The intelligence community, like most everyone else, has big plans to jump into the world of artificial intelligence and automation, and among the IC’s priorities for the future, the prospect of AI holds perhaps the greatest potential.
“This area holds some of the most promise that we have across the intelligence community, it really does,” Lt. Gen. John Bansemer, assistant director of national intelligence for partner engagement within the Office of the Director of National Intelligence, said Wednesday at the Intelligence and National Security Summit in National Harbor, Maryland. “It’s also an area that we’re probably collaborating as closely with the [undersecretary of defense for intelligence] and the department.”
The Pentagon has already designated artificial intelligence and machine learning as a key component of its 2018 national defense strategy. DoD solidified that interest earlier this summer when it stood up a new Joint Artificial Intelligence Center (JAIC), housed within its CIO shop.
But other agencies within the intelligence community want to get into the AI game as well. These organizations see the potential to change nearly every aspect of the intelligence business, from the the way agencies continuously monitor employees for insider threats to how analysts inform and develop their own decisions.
“The holy grail down the road for us will be being able to bring that data together in an environment where you can look at and fuse both classified and publicly available information in one spot, because that’s real power,” Neil Wiley, director for analysis at the Defense Intelligence Agency, said.
For now, at least, the IC envisions an opportunity where AI can help supplement — not completely replace — the work that many analysts do daily.
“It can be a very powerful sidecar to our scarcest resource, which is really good analysts,” Dawn Meyerriecks, director of science and technology for the CIA, said. “We don’t look at this as it’s going to suddenly make analytic talent obsolete. It takes our best people and it cues up for them the things that are going to fundamentally impact their judgments.”
As multiple IC officials said during the span of the two-day intelligence summit, they don’t envision a scenario where new machine-learning capabilities knock many people out of their jobs.

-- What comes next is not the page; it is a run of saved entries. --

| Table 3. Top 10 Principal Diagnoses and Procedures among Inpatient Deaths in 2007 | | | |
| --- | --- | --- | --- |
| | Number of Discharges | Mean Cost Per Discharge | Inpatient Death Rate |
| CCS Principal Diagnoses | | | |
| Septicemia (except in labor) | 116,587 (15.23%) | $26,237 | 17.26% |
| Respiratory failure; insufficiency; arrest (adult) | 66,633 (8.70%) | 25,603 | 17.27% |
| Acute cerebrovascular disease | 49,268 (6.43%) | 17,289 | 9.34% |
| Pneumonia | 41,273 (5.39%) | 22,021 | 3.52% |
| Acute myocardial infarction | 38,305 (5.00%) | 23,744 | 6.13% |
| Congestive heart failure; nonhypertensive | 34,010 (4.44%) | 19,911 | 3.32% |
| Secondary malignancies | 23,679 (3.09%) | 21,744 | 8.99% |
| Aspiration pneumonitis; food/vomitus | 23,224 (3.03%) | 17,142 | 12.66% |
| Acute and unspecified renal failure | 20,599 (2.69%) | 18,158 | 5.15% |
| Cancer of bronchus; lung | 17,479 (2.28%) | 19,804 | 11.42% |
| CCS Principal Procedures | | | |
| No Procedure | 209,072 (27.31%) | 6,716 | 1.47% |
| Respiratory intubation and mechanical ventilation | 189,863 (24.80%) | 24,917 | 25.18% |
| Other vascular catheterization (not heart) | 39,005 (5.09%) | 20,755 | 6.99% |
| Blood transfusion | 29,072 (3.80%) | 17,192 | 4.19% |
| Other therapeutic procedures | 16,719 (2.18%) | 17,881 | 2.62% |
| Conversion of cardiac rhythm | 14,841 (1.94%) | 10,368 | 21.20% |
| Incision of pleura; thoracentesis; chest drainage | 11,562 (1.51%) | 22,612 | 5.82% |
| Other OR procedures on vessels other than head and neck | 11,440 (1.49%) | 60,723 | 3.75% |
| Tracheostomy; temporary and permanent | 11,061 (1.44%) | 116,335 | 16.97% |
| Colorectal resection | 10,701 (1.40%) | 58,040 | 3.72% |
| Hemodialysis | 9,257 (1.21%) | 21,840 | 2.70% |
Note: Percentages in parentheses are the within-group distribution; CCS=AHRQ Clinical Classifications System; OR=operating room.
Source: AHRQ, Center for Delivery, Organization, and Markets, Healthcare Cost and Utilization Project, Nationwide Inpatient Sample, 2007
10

“I don’t think that we’re talking about creating completely autonomous capabilities here,” Bansemer said. “There’s still going to be a person, an analyst, in the loop. When we had earlier discussions with our analysts, a lot thought that we were trying to work them out of a job. I’m not worried about that for at least the next 10-to-20 years.”

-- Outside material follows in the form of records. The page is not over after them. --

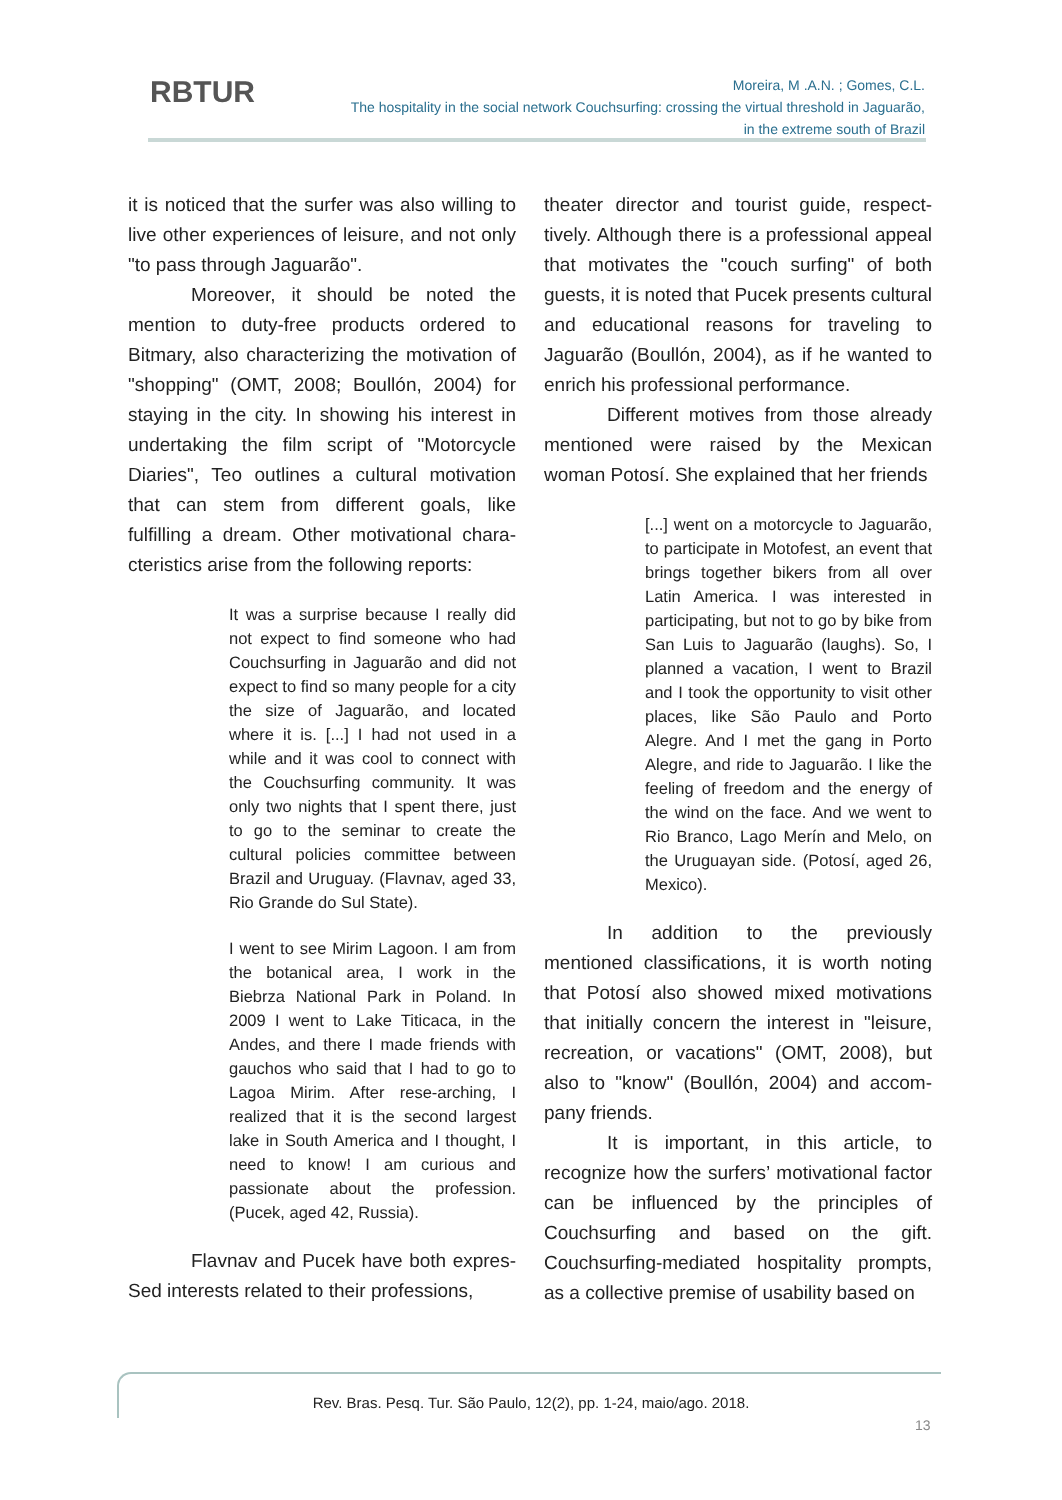RBTUR
Moreira, M .A.N. ; Gomes, C.L.
The hospitality in the social network Couchsurfing: crossing the virtual threshold in Jaguarão,
in the extreme south of Brazil
it is noticed that the surfer was also willing to live other experiences of leisure, and not only "to pass through Jaguarão".
Moreover, it should be noted the mention to duty-free products ordered to Bitmary, also characterizing the motivation of "shopping" (OMT, 2008; Boullón, 2004) for staying in the city. In showing his interest in undertaking the film script of "Motorcycle Diaries", Teo outlines a cultural motivation that can stem from different goals, like fulfilling a dream. Other motivational chara-cteristics arise from the following reports:
It was a surprise because I really did not expect to find someone who had Couchsurfing in Jaguarão and did not expect to find so many people for a city the size of Jaguarão, and located where it is. [...] I had not used in a while and it was cool to connect with the Couchsurfing community. It was only two nights that I spent there, just to go to the seminar to create the cultural policies committee between Brazil and Uruguay. (Flavnav, aged 33, Rio Grande do Sul State).
I went to see Mirim Lagoon. I am from the botanical area, I work in the Biebrza National Park in Poland. In 2009 I went to Lake Titicaca, in the Andes, and there I made friends with gauchos who said that I had to go to Lagoa Mirim. After rese-arching, I realized that it is the second largest lake in South America and I thought, I need to know! I am curious and passionate about the profession. (Pucek, aged 42, Russia).
Flavnav and Pucek have both expres-Sed interests related to their professions,
theater director and tourist guide, respect-tively. Although there is a professional appeal that motivates the "couch surfing" of both guests, it is noted that Pucek presents cultural and educational reasons for traveling to Jaguarão (Boullón, 2004), as if he wanted to enrich his professional performance.
Different motives from those already mentioned were raised by the Mexican woman Potosí. She explained that her friends
[...] went on a motorcycle to Jaguarão, to participate in Motofest, an event that brings together bikers from all over Latin America. I was interested in participating, but not to go by bike from San Luis to Jaguarão (laughs). So, I planned a vacation, I went to Brazil and I took the opportunity to visit other places, like São Paulo and Porto Alegre. And I met the gang in Porto Alegre, and ride to Jaguarão. I like the feeling of freedom and the energy of the wind on the face. And we went to Rio Branco, Lago Merín and Melo, on the Uruguayan side. (Potosí, aged 26, Mexico).
In addition to the previously mentioned classifications, it is worth noting that Potosí also showed mixed motivations that initially concern the interest in "leisure, recreation, or vacations" (OMT, 2008), but also to "know" (Boullón, 2004) and accom-pany friends.
It is important, in this article, to recognize how the surfers’ motivational factor can be influenced by the principles of Couchsurfing and based on the gift. Couchsurfing-mediated hospitality prompts, as a collective premise of usability based on
Rev. Bras. Pesq. Tur. São Paulo, 12(2), pp. 1-24, maio/ago. 2018.
13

The potential for automation and AI means intelligence analysts will have access to a larger body of information to tackle a problem or consider a scenario. Under the current, manual process analysts can only consider as much data as they can physically handle and process.
“Our through-put is extraordinarily small, and we only really consider a fraction of the potentially relevant information out there,” Wiley said.

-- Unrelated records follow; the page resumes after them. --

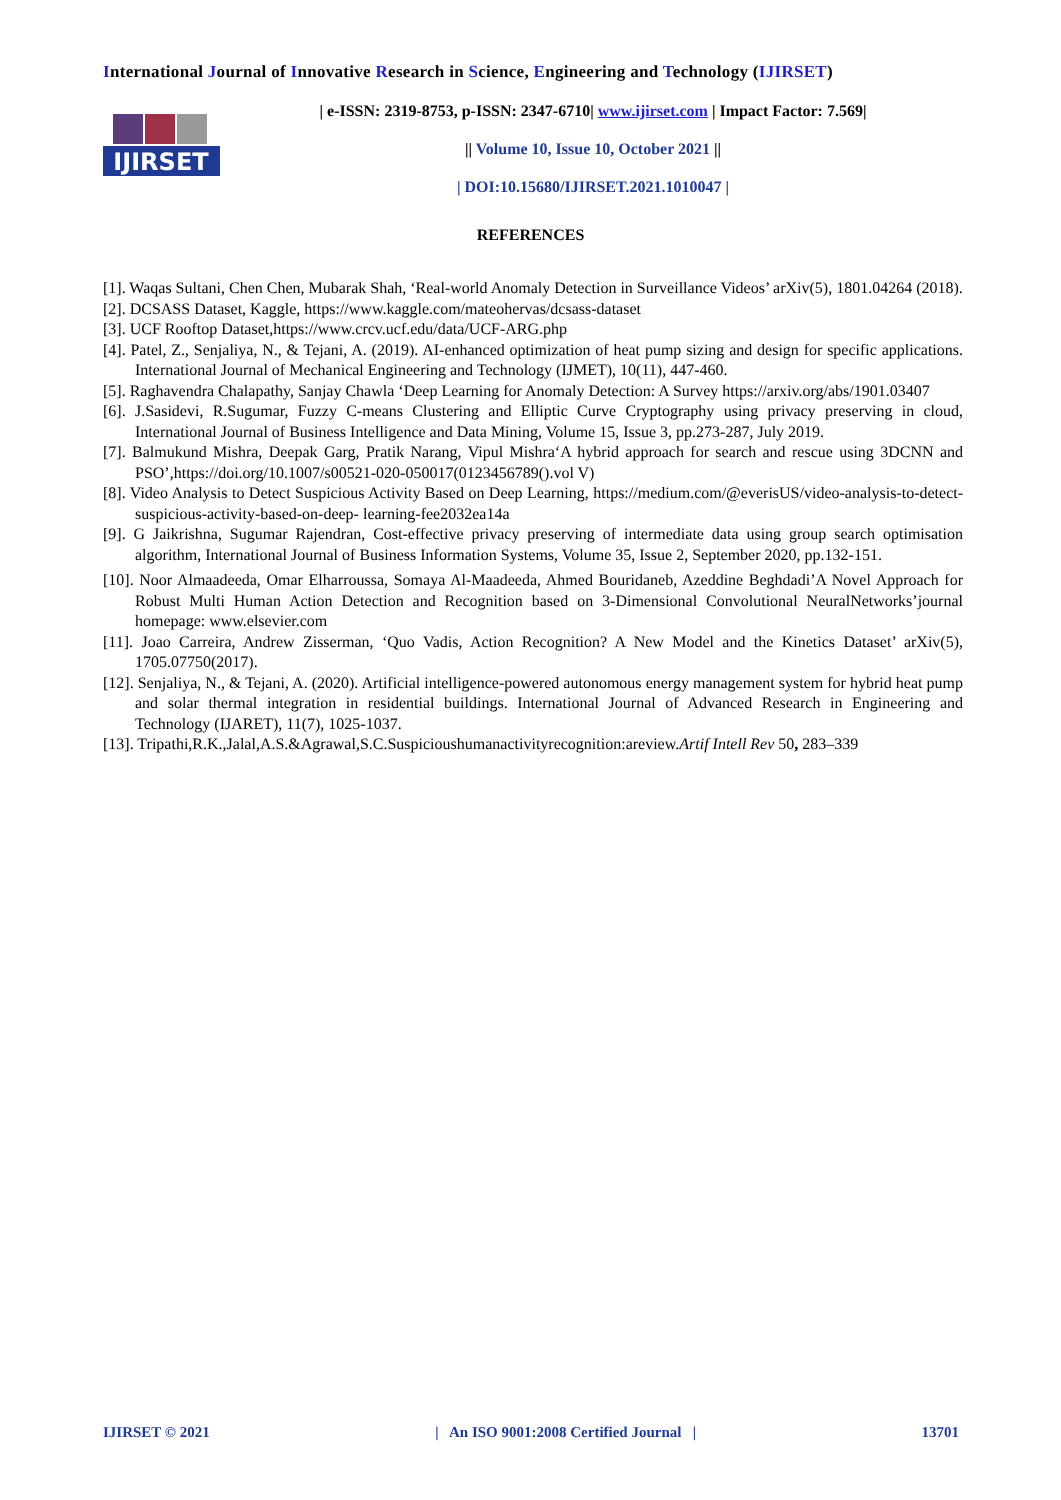International Journal of Innovative Research in Science, Engineering and Technology (IJIRSET)
IJIRSET
| e-ISSN: 2319-8753, p-ISSN: 2347-6710| www.ijirset.com | Impact Factor: 7.569|
|| Volume 10, Issue 10, October 2021 ||
| DOI:10.15680/IJIRSET.2021.1010047 |
REFERENCES
[1]. Waqas Sultani, Chen Chen, Mubarak Shah, ‘Real-world Anomaly Detection in Surveillance Videos’ arXiv(5), 1801.04264 (2018).
[2]. DCSASS Dataset, Kaggle, https://www.kaggle.com/mateohervas/dcsass-dataset
[3]. UCF Rooftop Dataset,https://www.crcv.ucf.edu/data/UCF-ARG.php
[4]. Patel, Z., Senjaliya, N., & Tejani, A. (2019). AI-enhanced optimization of heat pump sizing and design for specific applications. International Journal of Mechanical Engineering and Technology (IJMET), 10(11), 447-460.
[5]. Raghavendra Chalapathy, Sanjay Chawla ‘Deep Learning for Anomaly Detection: A Survey https://arxiv.org/abs/1901.03407
[6]. J.Sasidevi, R.Sugumar, Fuzzy C-means Clustering and Elliptic Curve Cryptography using privacy preserving in cloud, International Journal of Business Intelligence and Data Mining, Volume 15, Issue 3, pp.273-287, July 2019.
[7]. Balmukund Mishra, Deepak Garg, Pratik Narang, Vipul Mishra‘A hybrid approach for search and rescue using 3DCNN and PSO’,https://doi.org/10.1007/s00521-020-050017(0123456789().vol V)
[8]. Video Analysis to Detect Suspicious Activity Based on Deep Learning, https://medium.com/@everisUS/video-analysis-to-detect-suspicious-activity-based-on-deep- learning-fee2032ea14a
[9]. G Jaikrishna, Sugumar Rajendran, Cost-effective privacy preserving of intermediate data using group search optimisation algorithm, International Journal of Business Information Systems, Volume 35, Issue 2, September 2020, pp.132-151.
[10]. Noor Almaadeeda, Omar Elharroussa, Somaya Al-Maadeeda, Ahmed Bouridaneb, Azeddine Beghdadi’A Novel Approach for Robust Multi Human Action Detection and Recognition based on 3-Dimensional Convolutional NeuralNetworks’journal homepage: www.elsevier.com
[11]. Joao Carreira, Andrew Zisserman, ‘Quo Vadis, Action Recognition? A New Model and the Kinetics Dataset’ arXiv(5), 1705.07750(2017).
[12]. Senjaliya, N., & Tejani, A. (2020). Artificial intelligence-powered autonomous energy management system for hybrid heat pump and solar thermal integration in residential buildings. International Journal of Advanced Research in Engineering and Technology (IJARET), 11(7), 1025-1037.
[13]. Tripathi,R.K.,Jalal,A.S.&Agrawal,S.C.Suspicioushumanactivityrecognition:areview.Artif Intell Rev 50, 283–339
IJIRSET © 2021 | An ISO 9001:2008 Certified Journal | 13701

Automation could potentially give intelligence analysts a larger body of data to consider, which would open new possibilities from both an analytical and ethical mentality, he added.
“The intelligence community has learned a lot of lessons, sometimes painfully, about what characterizes an intelligence assessment,” Wiley said. “What are the hallmarks, ethically, of an intelligence assessment? They’re laid out in the intelligence community directives. We have to be clear about the level of confidence we had. We have to be clear about how we arrived at our judgments, what sources were available to us, what we liked and what we didn’t like, what assumptions we made.”
The IC will need to make the same considerations for future machine-generated assessments.
“Just because a machine generated it, does not get us off the hook for the ethical standards required of an intelligence problem,” Wiley said.
Like most other federal organizations, the intelligence community is still searching AI’s specific path forward.
“The weak link is really our own vision for how we can implement it,” Lt. Gen. Darsie Rogers, deputy director for combat support at the Defense Threat Reduction Agency, said. “What processes do we have that artificial intelligence can help with? It will grow rapidly, exponentially, once more and more folks in uniform and folks in the department get a sense for what it means to have a data-driven decision. What kind of data do you need? What form do you need it in? What is your process for getting that data into a place that a machine can operate on it?”